The LLM receives a structured prompt with embedding similarity, edge counts, and usage context. It returns a merge or skip decision with reasoning. The reasoning appears in the CLI output and is stored in the audit trail.

Cases the LLM handles that thresholds miss:

Directional inverses — HAS_PART and PART_OF share embedding space but are opposites.
Semantic distinctions — CONTRASTS_WITH and EQUIVALENT_TO are numerically close but semantically opposite.
Genuine redundancy — DEFINED_AS and DEFINED, INCREASES and ENHANCES, where the distinction carries no analytical value.

Embedding architecture

All vector similarity in the consolidation pipeline flows through a single embedding path. The reasoning provider (used for extraction and consolidation decisions) and the embedding provider (used for vector similarity) are separate:

flowchart LR
    subgraph Callers
        SW[SynonymDetector]
        CC[CategoryClassifier]
        EW[EmbeddingWorker]
        ING[Ingestion Pipeline]
    end

    subgraph Provider Layer
        GP["get_provider()"] --> RP[ReasoningProvider]
        RP -->|".embedding_provider"| LP
        GEP["get_embedding_provider()"] --> LP[LocalEmbeddingProvider<br/>nomic-embed-text-v1.5]
    end

    subgraph Output
        LP -->|sync call| EMB["768-dim embedding"]
    end

    SW --> GP
    CC --> GP
    EW --> GP
    ING --> GEP

    style LP fill:#1a3a5c,color:#fff
    style EMB fill:#2d5a27,color:#fff
    style RP fill:#4a3a1c,color:#fff

Design constraints enforced by the implementation:

generate_embedding() is synchronous across all providers — never awaited.
OpenAIProvider.generate_embedding() delegates to self.embedding_provider.
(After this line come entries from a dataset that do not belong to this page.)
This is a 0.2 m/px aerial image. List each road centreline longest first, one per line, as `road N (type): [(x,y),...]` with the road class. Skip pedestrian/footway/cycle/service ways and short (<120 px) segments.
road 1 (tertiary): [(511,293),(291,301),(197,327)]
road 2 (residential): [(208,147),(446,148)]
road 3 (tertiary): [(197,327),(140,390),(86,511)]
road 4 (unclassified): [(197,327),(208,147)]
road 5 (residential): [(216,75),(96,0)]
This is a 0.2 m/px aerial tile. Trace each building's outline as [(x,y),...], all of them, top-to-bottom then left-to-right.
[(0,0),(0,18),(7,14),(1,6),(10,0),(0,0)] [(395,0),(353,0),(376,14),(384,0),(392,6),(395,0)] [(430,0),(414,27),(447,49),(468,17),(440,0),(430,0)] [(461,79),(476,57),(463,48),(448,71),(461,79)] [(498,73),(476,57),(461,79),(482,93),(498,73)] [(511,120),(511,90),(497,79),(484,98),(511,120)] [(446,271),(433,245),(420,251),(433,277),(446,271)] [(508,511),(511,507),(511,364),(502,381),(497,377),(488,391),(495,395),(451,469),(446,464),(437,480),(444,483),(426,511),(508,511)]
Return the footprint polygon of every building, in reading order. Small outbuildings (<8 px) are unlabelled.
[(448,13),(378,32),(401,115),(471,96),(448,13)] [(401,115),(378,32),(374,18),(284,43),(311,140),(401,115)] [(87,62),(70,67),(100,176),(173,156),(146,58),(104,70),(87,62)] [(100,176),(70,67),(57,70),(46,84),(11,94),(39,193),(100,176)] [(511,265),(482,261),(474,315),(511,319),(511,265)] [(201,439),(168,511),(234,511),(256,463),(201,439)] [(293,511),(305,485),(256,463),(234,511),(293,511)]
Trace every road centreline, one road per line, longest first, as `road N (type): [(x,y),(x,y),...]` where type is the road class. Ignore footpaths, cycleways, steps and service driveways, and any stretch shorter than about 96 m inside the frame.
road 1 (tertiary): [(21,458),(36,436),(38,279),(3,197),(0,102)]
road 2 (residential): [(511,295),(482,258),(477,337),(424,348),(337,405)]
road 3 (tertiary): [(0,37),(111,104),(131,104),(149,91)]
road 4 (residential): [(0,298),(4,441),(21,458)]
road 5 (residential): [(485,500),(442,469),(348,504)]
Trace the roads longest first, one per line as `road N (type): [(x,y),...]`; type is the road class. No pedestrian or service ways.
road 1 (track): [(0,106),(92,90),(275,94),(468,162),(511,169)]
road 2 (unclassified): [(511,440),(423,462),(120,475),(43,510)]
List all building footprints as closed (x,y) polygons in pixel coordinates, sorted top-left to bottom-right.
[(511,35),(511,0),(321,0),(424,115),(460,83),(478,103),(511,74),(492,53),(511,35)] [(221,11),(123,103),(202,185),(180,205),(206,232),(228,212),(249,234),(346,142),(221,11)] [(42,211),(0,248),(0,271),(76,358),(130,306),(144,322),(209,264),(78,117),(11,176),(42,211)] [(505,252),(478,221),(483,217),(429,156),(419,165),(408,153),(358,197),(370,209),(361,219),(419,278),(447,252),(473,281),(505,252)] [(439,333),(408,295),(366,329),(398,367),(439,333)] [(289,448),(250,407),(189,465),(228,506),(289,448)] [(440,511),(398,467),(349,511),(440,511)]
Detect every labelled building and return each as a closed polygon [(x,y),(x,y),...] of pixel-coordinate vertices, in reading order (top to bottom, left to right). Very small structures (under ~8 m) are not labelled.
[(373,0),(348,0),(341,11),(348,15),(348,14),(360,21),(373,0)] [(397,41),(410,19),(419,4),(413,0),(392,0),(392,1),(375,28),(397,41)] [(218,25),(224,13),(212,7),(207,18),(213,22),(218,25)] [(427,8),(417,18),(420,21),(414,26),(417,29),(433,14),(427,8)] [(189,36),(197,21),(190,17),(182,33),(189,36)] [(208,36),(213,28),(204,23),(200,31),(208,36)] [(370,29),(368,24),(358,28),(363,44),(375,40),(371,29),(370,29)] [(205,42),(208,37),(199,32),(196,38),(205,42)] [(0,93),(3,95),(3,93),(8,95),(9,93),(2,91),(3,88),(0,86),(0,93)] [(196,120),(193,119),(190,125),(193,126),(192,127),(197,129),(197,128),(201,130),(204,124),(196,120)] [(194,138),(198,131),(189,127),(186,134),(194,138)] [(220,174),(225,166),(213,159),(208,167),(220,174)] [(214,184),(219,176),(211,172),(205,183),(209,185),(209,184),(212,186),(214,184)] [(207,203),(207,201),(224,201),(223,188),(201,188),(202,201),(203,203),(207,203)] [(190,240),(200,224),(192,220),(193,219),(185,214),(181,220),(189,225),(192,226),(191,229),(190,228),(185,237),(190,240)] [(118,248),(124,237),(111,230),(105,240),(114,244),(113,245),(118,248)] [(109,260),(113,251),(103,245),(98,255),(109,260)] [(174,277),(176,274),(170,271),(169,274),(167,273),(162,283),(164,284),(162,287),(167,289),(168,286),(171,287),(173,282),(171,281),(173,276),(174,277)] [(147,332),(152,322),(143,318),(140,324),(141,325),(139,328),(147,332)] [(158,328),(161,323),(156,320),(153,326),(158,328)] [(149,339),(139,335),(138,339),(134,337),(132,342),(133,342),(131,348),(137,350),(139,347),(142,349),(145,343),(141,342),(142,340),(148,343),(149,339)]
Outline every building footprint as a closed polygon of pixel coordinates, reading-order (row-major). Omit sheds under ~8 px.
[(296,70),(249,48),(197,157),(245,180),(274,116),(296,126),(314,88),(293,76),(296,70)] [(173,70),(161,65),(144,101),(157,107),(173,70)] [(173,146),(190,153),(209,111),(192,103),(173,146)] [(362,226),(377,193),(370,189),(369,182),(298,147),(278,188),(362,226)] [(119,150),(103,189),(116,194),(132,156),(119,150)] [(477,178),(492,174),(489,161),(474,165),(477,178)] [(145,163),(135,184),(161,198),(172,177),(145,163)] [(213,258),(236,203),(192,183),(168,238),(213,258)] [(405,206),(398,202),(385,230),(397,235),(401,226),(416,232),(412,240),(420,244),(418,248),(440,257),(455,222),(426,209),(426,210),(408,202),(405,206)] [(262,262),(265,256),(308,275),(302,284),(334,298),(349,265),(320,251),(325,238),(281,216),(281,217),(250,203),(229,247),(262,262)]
If none is configured, it raises RuntimeError — there is no silent fallback to a different embedding model, because a dimension mismatch between stored and query vectors would corrupt similarity results.
SynonymDetector._cosine_similarity() includes dimension guards that catch mismatches at comparison time with a clear error rather than silently returning garbage similarity scores.
_get_edge_type_embedding() detects stale cached embeddings (dimension mismatch) and regenerates them automatically.

CLI commands

kg vocab status                        # Show vocabulary size, zone, aggressiveness
kg vocab list                          # Show all types with categories, edges, status
kg vocab consolidate                   # Execute merges + prune (live)
kg vocab consolidate --dry-run         # Preview candidates without executing
kg vocab consolidate --target N        # Target vocabulary size (default 90; range 30–200)
kg vocab consolidate --threshold 0.90  # Auto-execute threshold (default 0.90)
kg vocab merge TYPE_A TYPE_B           # Manual merge

Job management for consolidation runs:

kg job list -s pending                 # Status aliases: pending, running, done, failed
kg job cleanup -s done --confirm       # Delete completed jobs

Status aliases (pending → awaiting_approval, running → processing, done → completed) are resolved by a shared resolveStatusFilter() utility across all job subcommands.

Known limitations

Pending reviews are in-memory only. get_pending_reviews() and approve_action() exist in the API but hold state in memory rather than persisting it. The primary workflow — fully automated consolidation — does not depend on these paths.